Em 2000, aos 38 anos, após passar por uma depressão, Vera Lúcia da Silva Fernandes começou a praticar Ioga e, em seguida, decidiu deixar de comer carne. Em 2001, já era totalmente adepta ao vegetarianismo estrito (o que não consome nada derivado do animal).
Vera conta que no início, sem orientação alguma e não fazendo conta de questões nutricionais, procurou substituir a carne pela soja, para que o marido André Luís, 48, e os três filhos, Alex, 25, Guilherme, 18, e Ciro, 15, fossem se adaptando, mas a resistência persistiu fora de casa, com amigos e parentes.
Quanto à saúde, Vera diz que a falta da carne não melhorou alguns problemas, como a gastrite e o peso, porque, por não ser muito discipli­nada,  ela acaba abusando das massas e carboidratos.
“A decisão de aderir ao vegetarianismo encontra barreiras na substituição dos alimentos e na resistência da família. Hoje, por opiniões do avô e dos tios, que são pediatras, meus filhos voltaram a ingerir carnes, porém em quantidades menores. Meu marido é quase um vegetariano nato.”
A professora de Sociologia, graduada em administração cooperativista Nilza Maria Cerqueira Brito também é adepta do vegetarianismo há  cinco anos.

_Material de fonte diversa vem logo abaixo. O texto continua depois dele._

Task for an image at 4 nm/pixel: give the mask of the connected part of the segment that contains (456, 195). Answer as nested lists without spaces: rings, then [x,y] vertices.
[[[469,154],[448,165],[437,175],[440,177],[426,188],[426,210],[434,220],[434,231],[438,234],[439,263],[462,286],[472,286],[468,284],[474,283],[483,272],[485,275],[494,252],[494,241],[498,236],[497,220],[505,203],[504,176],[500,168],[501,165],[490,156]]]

Entre as dificuldades que passou, ela destaca que a mais incidente foi a de se fazer respeitar em sua escolha, sobretudo com pessoas mais velhas,  pelo estereótipo de que sem carne a pessoa fica fraca. 

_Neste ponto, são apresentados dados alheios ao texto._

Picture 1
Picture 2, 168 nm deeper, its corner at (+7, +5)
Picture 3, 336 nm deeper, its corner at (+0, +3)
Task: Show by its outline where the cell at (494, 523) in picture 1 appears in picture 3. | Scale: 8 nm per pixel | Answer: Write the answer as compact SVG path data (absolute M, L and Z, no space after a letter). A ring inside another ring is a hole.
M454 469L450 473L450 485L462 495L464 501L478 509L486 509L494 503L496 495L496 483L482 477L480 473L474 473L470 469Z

Nilza conta que embora a decisão de não ingestão de carnes tenha sido consciente, o processo de adaptação foi mais extenso e doloroso, ficando entre a informação da conduta ideal e a luta contra a dependência corpórea e até emocional das velhas práticas alimentares.
E nestes cinco anos de dieta vegetariana, Nilza observa que algumas mudanças foram claramente perceptíveis; mais controle sobre a ansiedade, baixa no estresse, pele, cabelos e unhas mais saudáveis, além de sono mais tranquilo e de melhor qualidade.  
“Aos poucos os hábitos foram se formando, e consolidando um comportamento mais assertivo a respeito de uma nova prática alimentar, aquela que prima para além da saúde individual. Man­tenho minhas relações com amigos e família normalmente. Como aquilo que não tem carne. Apenas isso.”
Professora da Faculdade de Nutrição da UFG, Mara Reis Silva considera que a dieta vegetariana pode fazer diferença, sim, em termos de saúde, e quem decidir riscar os alimentos de origem animal do cardápio deve atentar para a substituição adequada dos nutrientes abundantes na carne vermelha, frango e peixe.
Para ela, esses cuidados devem ser observados porque toda alimentação monótona e muito restritiva pode aumentar o risco de deficiências nutricionais, especialmente em estágios de vida ou condições fisiológicas mais vulneráveis, como crianças, gestantes e idosos.
“Pessoas que excluem todos os alimentos de origem animal podem não atender às necessidades de vitamina B12, vitamina B2, cálcio, ferro, zinco, ácido graxo essencial n-3”, afirma a professora.